Let $ \displaystyle \{(x_{i},y_{i}) \}_{i=1}^{n}$ a set of $n$ points and let $\displaystyle \{f_{j}(x)\}_{j=1}^{m}$ a set of $m$ functions linearly independent. We need to find a function $f(x)$ that interpolates each of these data from this set of functions, then it would have to be true that

$$ \displaystyle \sum_{j=1}^{m}c_{j}f_{j}(x_{k}) = y_{k} $$

which in matrix form is expressed as

$$
\begin{bmatrix}
f_{1}(x_{1}) & f_{2}(x_{1}) & \ldots & f_{m}(x_{1}) \\
f_{1}(x_{2}) & f_{2}(x_{2}) & \ldots & f_{m}(x_{2}) \\
\vdots & \vdots & \ddots & \vdots \\
f_{1}(x_{n}) & f_{2}(x_{n}) & \ldots & f_{m}(x_{n}) \\
\end{bmatrix} \begin{bmatrix}
c_{1} \\ c_{2} \\ \vdots \\ c_{n} 
\end{bmatrix} =  \begin{bmatrix}
y_{1} \\ y_{2} \\ \vdots \\ y_{n} 
\end{bmatrix}
$$

This establishes a system of $n$ equations and $m$ variables, and as in general $n>m$ (the amount of data is generally much larger than the amount of features), the system would not always have a general solution. Therefore, the approximation will actually try to find the vector $x$ that best approximates $Ax = b$, from where we get the following minimization problem 

$$\text{arg min}_{x} ||Ax-y||_{2}^{2} $$

where the objective function is $ J(\mathbf x) = \| Ax - b \|_2^2 $, note that

\begin{align*}
 J(\mathbf x) & = \| Ax - b \|_2^2 \\
              & = (Ax-b)^{T}(Ax-b) \\
              & = (x^{T}A^T-b^T)(Ax-b) \\
              & = x^{T}A^{T}Ax-x^{T}A^{T}b-b^{T}Ax- b^{T}b \\
              & = x^{T}A^{T}Ax-2x^{T}A^{T}b- b^{T}b
\end{align*}

Minimizing the objetive function $J(x)$ with respect to $x$

\begin{align*}
\frac{\partial}{\partial x}J(x)  & = \frac{\partial}{\partial x}(x^{T}A^{T}Ax-2x^{T}A^{T}b- b^{T}b) \\
                                 & = 2A^{T}Ax-2A^{T}b
\end{align*}
 

So its global minimum $\tilde{x}$ satisfies $A^T A \tilde{x} = A^T b$. We have the following result.

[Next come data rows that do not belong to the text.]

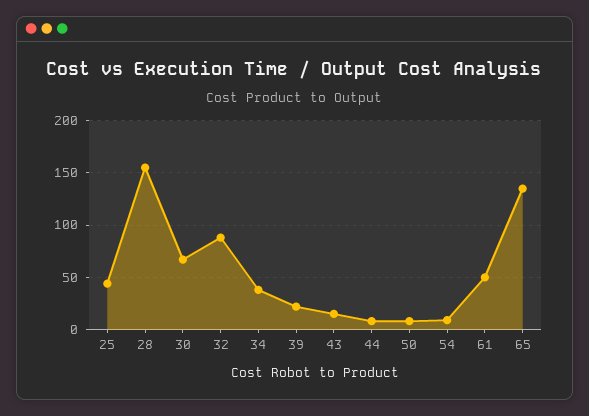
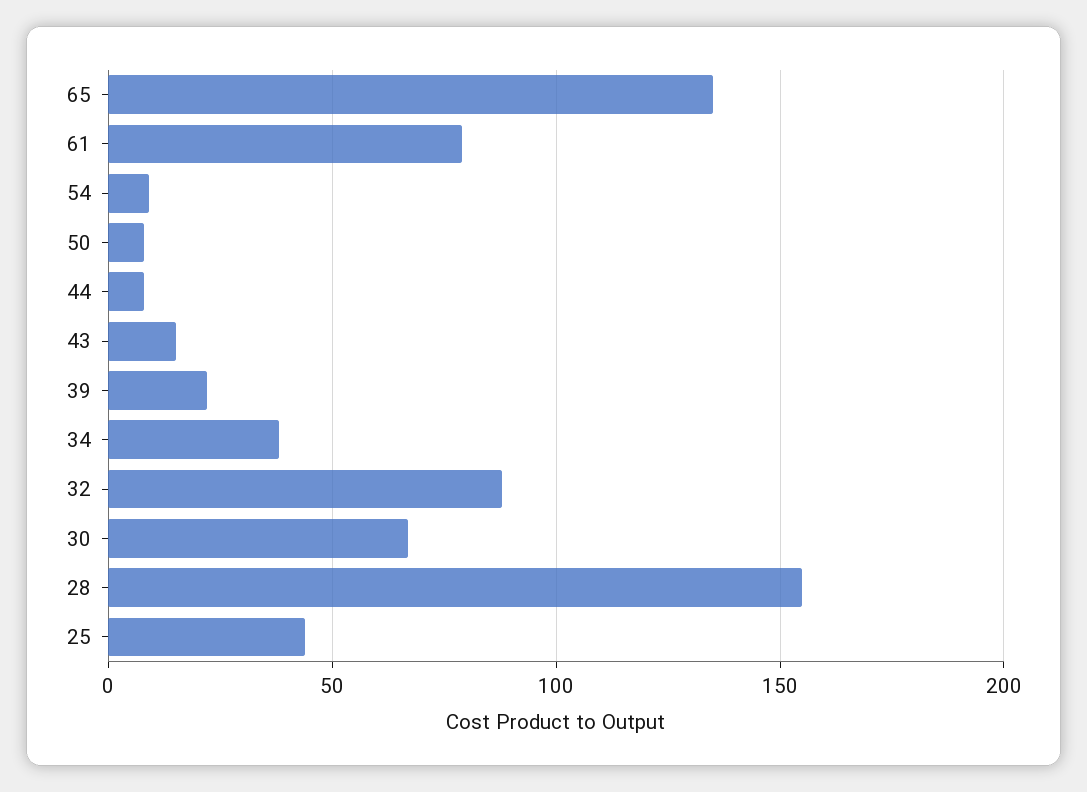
  {
    "25": 45,
    "28": 155,
    "30": 65,
    "32": 90,
    "34": 40,
    "39": 20,
    "43": 15,
    "44": 10,
    "50": 10,
    "54": 10,
-   "61": 50,
+   "61": 80,
    "65": 135
  }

If $A$ is a matrix $A_{m x n}$ with $m > n$ and $\text{rank}(A)=n$, then a solution for $A^T A x = A^T b$ is $x = A^{+}b$ with $A^{+} = (A^{T}A)^{-1}A^{T}$. In this case, the solution is not exact. It finds the solution that is closest in the least squares sense. Since $\text{rank}(A)=n$, then $A^{T}A$ is a $n\times n$ matrix with $rank(A^{T}A)=n$, in consecuence, $(A^{T}A)^{-1}$ exists and then $\tilde{x}=(A^{T}A)^{-1}A^{T}$. We need $m>n$ because if $m=n$ then the system of equations would have a single solution, and therefore it would not make sense to find the minimum; and if $m < n$ then our system of equations would have no solution.